ACI ama gerçek; kariyeri olan ve daha önce oynadıkları mevkilerin yıldızı olan bazı futbolcular, Jean Tigana’nın eline geçtikten sonra erimeye başlıyor.
Fransız hoca, kendi aldırdığı oyunculardan başkasını görmek istemiyor. Çalışan, üreten ve forması için varını yoğunu ortaya koyan futbolcuları, kendisi getirmediği için beğenmiyor. Tıpkı genç kuşağın idolü olan Sergen Yalçın’ı beğenmediği gibi. Böylesine psikopat bir düşünce içinde olan Tigana’nın iyi analiz edilmesi gerekir.
Ne kışı belli, ne yazı
Beşiktaş, ozon tabakasının kirliliğinden nasibini almış dünyamız gibi. Ne kışı, ne de yazı belli. Vestel Manisa ile öyle güzel iki maç oynadı ki, kışın ortasında yazı yaşattı, sevenlerine. Herkes Antep’te de aynı Beşiktaş’ı bekliyordu.

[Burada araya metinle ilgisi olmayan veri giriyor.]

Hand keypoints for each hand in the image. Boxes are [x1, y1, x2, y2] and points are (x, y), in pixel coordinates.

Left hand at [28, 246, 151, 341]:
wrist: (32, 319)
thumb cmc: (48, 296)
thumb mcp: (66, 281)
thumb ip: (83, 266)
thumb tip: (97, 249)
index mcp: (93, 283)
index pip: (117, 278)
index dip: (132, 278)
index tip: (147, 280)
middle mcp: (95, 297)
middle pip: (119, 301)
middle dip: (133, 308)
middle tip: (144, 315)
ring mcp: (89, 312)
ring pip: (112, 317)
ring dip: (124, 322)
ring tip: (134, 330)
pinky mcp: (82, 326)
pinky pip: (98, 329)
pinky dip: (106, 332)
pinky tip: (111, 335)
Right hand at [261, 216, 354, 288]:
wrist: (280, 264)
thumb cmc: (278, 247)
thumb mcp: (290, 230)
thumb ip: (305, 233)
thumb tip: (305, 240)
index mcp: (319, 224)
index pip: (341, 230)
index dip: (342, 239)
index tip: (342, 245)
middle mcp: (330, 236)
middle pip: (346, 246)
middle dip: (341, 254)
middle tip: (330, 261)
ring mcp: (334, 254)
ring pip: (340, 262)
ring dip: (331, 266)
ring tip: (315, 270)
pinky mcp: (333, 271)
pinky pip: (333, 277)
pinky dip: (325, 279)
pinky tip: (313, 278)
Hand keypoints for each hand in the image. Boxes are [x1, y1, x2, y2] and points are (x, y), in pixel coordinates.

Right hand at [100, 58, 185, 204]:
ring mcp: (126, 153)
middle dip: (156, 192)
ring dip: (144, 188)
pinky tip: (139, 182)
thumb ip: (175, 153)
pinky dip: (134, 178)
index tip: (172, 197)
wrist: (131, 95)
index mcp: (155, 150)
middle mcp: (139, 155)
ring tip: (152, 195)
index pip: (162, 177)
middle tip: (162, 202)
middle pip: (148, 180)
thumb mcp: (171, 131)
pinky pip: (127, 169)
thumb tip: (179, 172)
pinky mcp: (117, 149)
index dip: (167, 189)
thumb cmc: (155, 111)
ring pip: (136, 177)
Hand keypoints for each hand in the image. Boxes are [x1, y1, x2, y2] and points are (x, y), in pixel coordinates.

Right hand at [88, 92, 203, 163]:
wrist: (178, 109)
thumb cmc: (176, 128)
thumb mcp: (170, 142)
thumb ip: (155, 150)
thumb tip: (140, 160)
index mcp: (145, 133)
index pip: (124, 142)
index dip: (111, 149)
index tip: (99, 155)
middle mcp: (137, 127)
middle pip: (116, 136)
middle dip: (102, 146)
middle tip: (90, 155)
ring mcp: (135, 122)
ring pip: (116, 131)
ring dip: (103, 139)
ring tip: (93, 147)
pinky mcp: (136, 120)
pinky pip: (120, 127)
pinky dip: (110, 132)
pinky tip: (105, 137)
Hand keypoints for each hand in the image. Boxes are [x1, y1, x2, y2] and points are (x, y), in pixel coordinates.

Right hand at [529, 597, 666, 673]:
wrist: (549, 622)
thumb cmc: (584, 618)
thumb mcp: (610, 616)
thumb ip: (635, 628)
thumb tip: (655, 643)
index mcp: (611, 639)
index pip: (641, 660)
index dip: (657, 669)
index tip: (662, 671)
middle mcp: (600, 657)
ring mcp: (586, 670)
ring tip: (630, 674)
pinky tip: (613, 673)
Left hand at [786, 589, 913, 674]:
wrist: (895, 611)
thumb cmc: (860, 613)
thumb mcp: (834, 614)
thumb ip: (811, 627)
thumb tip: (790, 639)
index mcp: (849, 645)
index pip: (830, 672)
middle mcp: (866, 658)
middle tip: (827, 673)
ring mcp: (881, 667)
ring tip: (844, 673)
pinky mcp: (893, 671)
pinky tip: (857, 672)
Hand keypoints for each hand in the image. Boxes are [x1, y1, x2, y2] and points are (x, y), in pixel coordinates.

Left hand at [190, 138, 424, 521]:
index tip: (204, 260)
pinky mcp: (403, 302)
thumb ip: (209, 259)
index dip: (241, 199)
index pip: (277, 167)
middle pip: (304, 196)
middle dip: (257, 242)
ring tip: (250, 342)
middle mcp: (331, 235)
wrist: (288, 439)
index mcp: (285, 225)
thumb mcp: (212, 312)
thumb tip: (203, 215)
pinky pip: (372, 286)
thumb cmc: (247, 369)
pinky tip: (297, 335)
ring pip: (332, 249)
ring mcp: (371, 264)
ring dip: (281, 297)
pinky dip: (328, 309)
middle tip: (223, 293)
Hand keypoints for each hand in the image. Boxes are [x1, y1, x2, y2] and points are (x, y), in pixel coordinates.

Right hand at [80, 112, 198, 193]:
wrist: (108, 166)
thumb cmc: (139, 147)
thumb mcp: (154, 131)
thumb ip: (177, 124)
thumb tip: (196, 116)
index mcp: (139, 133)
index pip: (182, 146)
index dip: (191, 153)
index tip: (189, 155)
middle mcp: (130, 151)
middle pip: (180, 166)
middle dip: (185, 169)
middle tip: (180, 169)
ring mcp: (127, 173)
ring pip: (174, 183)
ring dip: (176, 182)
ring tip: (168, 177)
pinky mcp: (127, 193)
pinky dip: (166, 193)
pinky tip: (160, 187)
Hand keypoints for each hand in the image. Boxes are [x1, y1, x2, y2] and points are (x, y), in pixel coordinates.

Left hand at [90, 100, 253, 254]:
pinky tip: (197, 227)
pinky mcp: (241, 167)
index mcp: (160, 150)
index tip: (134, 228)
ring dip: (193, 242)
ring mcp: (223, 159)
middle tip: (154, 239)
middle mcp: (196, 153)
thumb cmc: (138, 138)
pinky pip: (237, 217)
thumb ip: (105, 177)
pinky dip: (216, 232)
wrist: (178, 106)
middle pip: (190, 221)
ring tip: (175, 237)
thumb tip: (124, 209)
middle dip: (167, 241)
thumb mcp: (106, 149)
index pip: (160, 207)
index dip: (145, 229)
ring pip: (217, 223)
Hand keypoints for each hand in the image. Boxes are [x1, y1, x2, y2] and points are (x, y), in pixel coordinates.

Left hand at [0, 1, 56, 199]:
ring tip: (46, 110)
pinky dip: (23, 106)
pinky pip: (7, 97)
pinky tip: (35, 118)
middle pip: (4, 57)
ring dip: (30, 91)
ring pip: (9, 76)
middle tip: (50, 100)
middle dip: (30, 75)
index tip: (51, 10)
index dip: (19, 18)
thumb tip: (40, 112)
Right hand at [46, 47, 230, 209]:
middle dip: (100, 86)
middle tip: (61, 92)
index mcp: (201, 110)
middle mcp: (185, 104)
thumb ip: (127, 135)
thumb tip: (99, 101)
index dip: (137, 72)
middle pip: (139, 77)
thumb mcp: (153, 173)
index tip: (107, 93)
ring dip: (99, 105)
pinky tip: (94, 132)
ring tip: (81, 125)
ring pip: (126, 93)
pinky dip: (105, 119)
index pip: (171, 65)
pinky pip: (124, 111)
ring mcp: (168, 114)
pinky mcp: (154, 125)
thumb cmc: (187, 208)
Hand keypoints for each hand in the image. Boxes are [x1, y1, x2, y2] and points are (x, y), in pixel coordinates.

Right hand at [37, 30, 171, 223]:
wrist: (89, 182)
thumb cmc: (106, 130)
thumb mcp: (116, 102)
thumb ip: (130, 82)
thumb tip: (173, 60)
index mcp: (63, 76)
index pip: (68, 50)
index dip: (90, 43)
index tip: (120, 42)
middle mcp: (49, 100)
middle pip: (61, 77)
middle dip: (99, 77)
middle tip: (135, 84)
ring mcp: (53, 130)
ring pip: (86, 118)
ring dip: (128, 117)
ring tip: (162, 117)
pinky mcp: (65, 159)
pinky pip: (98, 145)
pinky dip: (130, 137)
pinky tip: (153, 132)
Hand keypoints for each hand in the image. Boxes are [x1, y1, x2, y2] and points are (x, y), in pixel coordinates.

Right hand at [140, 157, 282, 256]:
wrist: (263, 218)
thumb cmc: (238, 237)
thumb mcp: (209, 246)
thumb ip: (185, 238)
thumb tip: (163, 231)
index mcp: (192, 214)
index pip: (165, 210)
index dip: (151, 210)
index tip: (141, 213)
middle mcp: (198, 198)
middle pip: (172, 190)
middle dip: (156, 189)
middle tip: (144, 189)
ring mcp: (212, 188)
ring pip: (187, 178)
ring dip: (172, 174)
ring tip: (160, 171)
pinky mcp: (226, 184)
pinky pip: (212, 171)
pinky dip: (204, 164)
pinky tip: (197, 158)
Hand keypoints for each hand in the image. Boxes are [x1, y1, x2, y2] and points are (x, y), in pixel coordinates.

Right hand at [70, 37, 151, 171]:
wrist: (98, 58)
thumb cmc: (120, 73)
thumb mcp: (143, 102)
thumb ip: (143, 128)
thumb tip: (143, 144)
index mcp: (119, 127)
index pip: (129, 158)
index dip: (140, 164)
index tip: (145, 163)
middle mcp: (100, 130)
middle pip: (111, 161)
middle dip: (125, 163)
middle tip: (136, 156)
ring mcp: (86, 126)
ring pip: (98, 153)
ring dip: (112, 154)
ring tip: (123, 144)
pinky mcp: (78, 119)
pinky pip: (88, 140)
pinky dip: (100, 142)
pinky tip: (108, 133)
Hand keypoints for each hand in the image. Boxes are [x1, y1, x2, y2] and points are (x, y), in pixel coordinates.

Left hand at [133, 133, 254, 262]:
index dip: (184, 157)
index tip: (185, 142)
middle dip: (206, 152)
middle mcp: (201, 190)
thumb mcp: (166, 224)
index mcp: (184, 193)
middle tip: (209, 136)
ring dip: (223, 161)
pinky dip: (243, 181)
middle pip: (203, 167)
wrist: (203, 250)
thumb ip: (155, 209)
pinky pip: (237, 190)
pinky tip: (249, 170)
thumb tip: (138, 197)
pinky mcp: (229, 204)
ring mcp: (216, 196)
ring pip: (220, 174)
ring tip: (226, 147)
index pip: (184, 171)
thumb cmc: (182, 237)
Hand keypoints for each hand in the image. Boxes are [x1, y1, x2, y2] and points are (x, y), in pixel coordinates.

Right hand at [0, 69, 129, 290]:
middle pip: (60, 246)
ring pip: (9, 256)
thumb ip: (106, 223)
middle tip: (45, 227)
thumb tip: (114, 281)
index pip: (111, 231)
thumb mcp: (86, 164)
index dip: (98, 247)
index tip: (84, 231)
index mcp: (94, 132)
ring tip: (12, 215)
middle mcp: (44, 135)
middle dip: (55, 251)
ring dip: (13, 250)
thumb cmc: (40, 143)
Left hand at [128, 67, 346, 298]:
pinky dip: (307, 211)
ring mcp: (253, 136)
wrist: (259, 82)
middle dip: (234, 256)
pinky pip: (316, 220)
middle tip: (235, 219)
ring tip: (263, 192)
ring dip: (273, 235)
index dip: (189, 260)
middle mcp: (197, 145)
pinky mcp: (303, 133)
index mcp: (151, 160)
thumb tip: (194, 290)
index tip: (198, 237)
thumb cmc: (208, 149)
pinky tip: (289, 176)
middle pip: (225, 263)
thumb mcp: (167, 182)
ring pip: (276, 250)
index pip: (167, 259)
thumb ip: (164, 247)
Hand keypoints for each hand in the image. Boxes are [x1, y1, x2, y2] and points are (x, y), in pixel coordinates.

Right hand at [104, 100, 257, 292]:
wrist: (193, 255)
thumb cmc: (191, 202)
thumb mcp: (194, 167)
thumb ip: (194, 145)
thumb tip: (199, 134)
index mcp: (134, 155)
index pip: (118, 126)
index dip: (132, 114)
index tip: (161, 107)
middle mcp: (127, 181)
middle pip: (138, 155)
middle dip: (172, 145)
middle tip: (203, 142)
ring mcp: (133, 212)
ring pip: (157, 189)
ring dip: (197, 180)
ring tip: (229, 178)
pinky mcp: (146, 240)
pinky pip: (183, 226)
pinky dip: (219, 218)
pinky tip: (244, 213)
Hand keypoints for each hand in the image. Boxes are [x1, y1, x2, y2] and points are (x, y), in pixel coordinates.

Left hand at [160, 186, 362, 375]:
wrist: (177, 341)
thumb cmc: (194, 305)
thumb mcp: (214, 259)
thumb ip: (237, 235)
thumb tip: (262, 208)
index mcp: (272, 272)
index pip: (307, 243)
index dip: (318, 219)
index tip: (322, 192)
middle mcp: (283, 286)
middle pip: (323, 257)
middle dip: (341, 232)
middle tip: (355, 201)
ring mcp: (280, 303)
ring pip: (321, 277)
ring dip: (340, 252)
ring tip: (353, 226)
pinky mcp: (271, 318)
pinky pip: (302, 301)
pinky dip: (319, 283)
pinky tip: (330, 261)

Ama ne yazık ki, Tigana’nın kısır oyun sistemi yüzünden Kartal, sevenlerinin içini bu kez ısıtamadı.
Vestel Manisaspor maçının kahramanı Bobo, Gaziantepspor karşısında da etkili fakat şanssızdı. Birazcık şansı olsaydı, Beşiktaş’ın bu maçı 2 veya 3 farkla kazanması işten bile değildi. Uyum sorununu atlatan kaleci Runje’ninözellikle ilk yarıda sergilediği performans her türlü övgüye değer nitelikteydi. Koray her zamanki güven veren bir tablo çizdi.
Hasagiç kusursuzdu
Beşiktaş’ı skor üretkenliğinden yoksun kılan Tigana’nın kısır oyun sistemine karşın Gaziantepspor’un yeni teknik patronu Erdoğan Arıca’nın taktiği gayet akılcıydı. Kaleci Hasagiç kusursuz oyunuyla maçın kaderini belirleyen isim olurken, onun önünde yer alan defans oyuncuları da oldukça başarılıydı. Gaziantepspor’un şanssızlığı ise Diawara idi. Fransız golcü, rakipleriyle ya da hakemle uğraşmak yerine birazcık maçla ilgilenseydi, Gaziantepspor bu maçtan rahatlıkla galibiyet alabilirdi.